Dans ce nouvel environnement ultra concurrentiel, les groupes historiques font face à de nombreux défis ; j’en relèverai ici trois. Le premier défi se pose au marché de la publicité en ligne, largement dominé par les Big tech qui accaparent la croissance et qui sont progressivement devenus des points de passage obligés (gatekeepers) avec une influence sur la capacité des diffuseurs à vendre leurs espaces publicitaires, et sur celle des annonceurs à choisir les réseaux de diffusion. Un deuxième défi concerne le marché des droits de propriété, sur lequel les GAFAM ont investi en 2021 près de 100 Milliards de dollars. Il a eu pour effet d’inonder le marché mondial de leurs productions et d’assécher petit à petit les marchés locaux avec une inflation généralisée des droits. Ils évincent de cette façon les acteurs traditionnels. Enfin, le troisième défi est celui de la distribution en OTT. La distribution en over the top (OTT) appelée également streaming vidéo, permet de diffuser du contenu vidéo directement aux téléspectateurs par le biais d’un service de vidéo à la demande (SVOD) sur Internet, sans passer par le boitier du décodeur d’un opérateur. Tous les acteurs cherchent à être accessibles par le plus grand nombre et bénéficier d’un accès direct aux consommateurs.
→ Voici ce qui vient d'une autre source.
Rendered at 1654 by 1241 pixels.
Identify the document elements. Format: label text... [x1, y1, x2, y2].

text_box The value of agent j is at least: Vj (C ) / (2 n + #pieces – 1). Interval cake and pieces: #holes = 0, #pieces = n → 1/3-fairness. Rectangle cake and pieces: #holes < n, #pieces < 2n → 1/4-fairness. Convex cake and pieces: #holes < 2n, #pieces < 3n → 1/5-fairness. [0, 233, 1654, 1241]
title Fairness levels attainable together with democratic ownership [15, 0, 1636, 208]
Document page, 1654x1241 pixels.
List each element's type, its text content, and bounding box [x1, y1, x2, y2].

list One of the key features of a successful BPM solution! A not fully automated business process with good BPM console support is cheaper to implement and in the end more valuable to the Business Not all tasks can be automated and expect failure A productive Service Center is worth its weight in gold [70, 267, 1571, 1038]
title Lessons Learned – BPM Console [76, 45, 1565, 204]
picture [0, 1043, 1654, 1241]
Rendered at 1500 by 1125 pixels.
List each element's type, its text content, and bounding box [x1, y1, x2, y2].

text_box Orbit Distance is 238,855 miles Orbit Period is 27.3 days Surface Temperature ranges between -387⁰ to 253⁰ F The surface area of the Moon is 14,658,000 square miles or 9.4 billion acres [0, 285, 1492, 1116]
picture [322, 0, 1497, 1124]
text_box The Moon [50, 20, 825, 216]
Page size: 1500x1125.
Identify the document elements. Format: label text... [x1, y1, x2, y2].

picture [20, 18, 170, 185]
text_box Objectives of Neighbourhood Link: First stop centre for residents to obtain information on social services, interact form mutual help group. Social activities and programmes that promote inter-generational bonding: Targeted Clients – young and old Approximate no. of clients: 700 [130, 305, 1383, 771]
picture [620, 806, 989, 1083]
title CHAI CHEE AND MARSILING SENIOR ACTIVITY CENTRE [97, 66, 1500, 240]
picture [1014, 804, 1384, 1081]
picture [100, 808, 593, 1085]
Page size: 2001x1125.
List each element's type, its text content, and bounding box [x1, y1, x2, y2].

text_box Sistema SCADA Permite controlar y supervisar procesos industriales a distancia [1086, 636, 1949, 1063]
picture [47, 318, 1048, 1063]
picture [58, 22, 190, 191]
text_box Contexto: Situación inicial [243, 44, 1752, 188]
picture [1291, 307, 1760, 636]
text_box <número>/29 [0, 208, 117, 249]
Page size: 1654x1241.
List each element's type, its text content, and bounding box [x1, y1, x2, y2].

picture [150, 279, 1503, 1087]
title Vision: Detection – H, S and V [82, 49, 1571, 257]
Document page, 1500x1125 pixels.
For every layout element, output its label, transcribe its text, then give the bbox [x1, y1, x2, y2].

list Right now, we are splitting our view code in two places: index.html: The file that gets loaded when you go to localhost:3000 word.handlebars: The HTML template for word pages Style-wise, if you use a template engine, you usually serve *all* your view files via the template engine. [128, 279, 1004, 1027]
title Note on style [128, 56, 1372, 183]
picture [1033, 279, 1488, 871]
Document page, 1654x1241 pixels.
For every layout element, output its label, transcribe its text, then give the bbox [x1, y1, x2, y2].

L’arrivée de l’intelligence artificielle (IA) dans les médias, et en particulier de l’IA générative, capable de générer du contenu sous forme de textes, de sons, d’images et de vidéos, représente un challenge supplémentaire aux industries médiatiques, notamment en termes d’emplois, de droit de propriété intellectuelle et de partage de la valeur. De surcroît, les modèles de fondation de l’IA, entrainés sur des volumes massifs de données, tendent à envahir l’écosystème informationnel alors même que ses propres digues sont en train de s’effondrer : désinformation, fake news, cyberharcèlement … autant de maux démocratiques qui s’inscrivent dans un contexte de défiance à l’égard des institutions et des journalistes, voire de déconsolidation de nos démocraties[1]. À ce stade de nos connaissances, l’IA est déjà utilisée par de nouvelles entreprises qui produisent de manière industrielle des « informations » tronquées, non fiables et non vérifiées, qui sont mises à disposition de tous gratuitement et qui inondent toute la sphère informationnelle. Elles viennent diluer l’information produite par des professionnels de l’information, remettant en cause leur rôle de tiers de confiance, de créateurs de sens et d’authentificateurs.

Or, l’information de qualité – vérifiée, sourcée, hiérarchisée – est un élément essentiel de nos démocraties. Elle répond à un besoin humain, celui de savoir. Elle est un moyen de comprendre le monde qui nous entoure, d’apprendre au-delà de notre expérience directe et personnelle. Elle joue donc un rôle crucial dans nos sociétés démocratiques, permettant aux individus de prendre des décisions éclairées, de se tenir au courant des événements actuels, de nous forger une opinion et de participer au débat. Sa véracité est constitutive de la qualité de notre vivre ensemble[2].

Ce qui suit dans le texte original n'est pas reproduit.